- _What you are asked to do_
Answer these questions from the patent text below.
(a) What other name for a frame does it give?
(b) What does Figure 1(c) illustrate?
(c) What parts are joined to form the frame structure of a two-wheeled vehicle?

- _Text_
17. The second rear frame portion (107) as claimed in claim 16, said second member (110) being configured to be disposed at the rear of a rear wheel axle (not shown). , Description:TECHNICAL FIELD
[0001] The present subject matter relates generally to a vehicle. More particularly but not exclusively the present subject matter relates to a frame assembly of said vehicle.
BACKGROUND
[0002] Generally, a frame, also known as a chassis, is the main supporting structure of the vehicle to which all the parts are attached. In a two-wheeled vehicle, generally the frame structure of the vehicle is made up of metal structure, where many sheet-metal brackets, tubes and rods are joined to form the frame structure. The frame structure supports a number of vehicle parts like a fuel tank, a seat, a tail lamp mounting, a pillion handle, and the like. So, the construction of the frame structure has to be such that it facilitates the mounting of various vehicle parts without interfering with other neighbouring parts. This requirement makes the design of the frame structure complex, as the frame structure is to be juxtaposed cum disposed around the vehicle parts.

BRIEF DESCRIPTION OF THE DRAWINGS

[0003] The details are described with reference to an embodiment of a saddle type two wheeled vehicle along with the accompanying figures. The same numbers are used throughout the drawings to reference similar features and components.
[0004] Figure 1(a) exemplarily illustrates a side view of a two-wheeled vehicle.
[0005] Figure 1(b) exemplarily illustrates a chain adjuster with a spacer.
[0006] Figure 1(c) exemplarily illustrates a fuel tank assembly with a charging port.
[0007] Figure 2 exemplarily illustrates a frame assembly for a saddle type two-wheeled vehicle with other parts and panels removed.

- _Data provided_
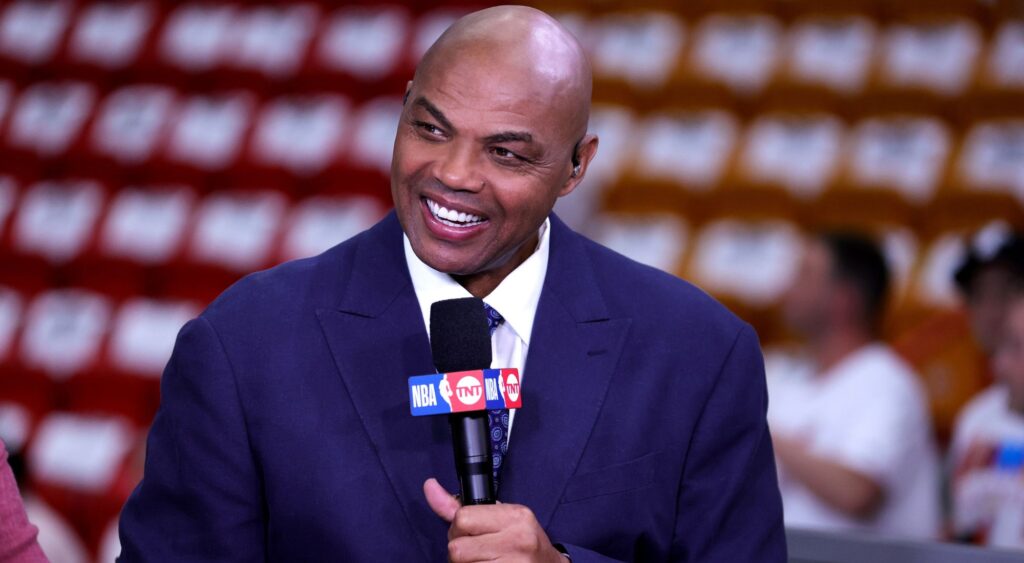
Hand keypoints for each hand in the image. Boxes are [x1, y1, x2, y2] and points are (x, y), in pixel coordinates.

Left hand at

- _Your solution_
(a) A chassis.
(b) A fuel tank assembly with a charging port.
(c) Sheet-metal brackets, tubes and rods.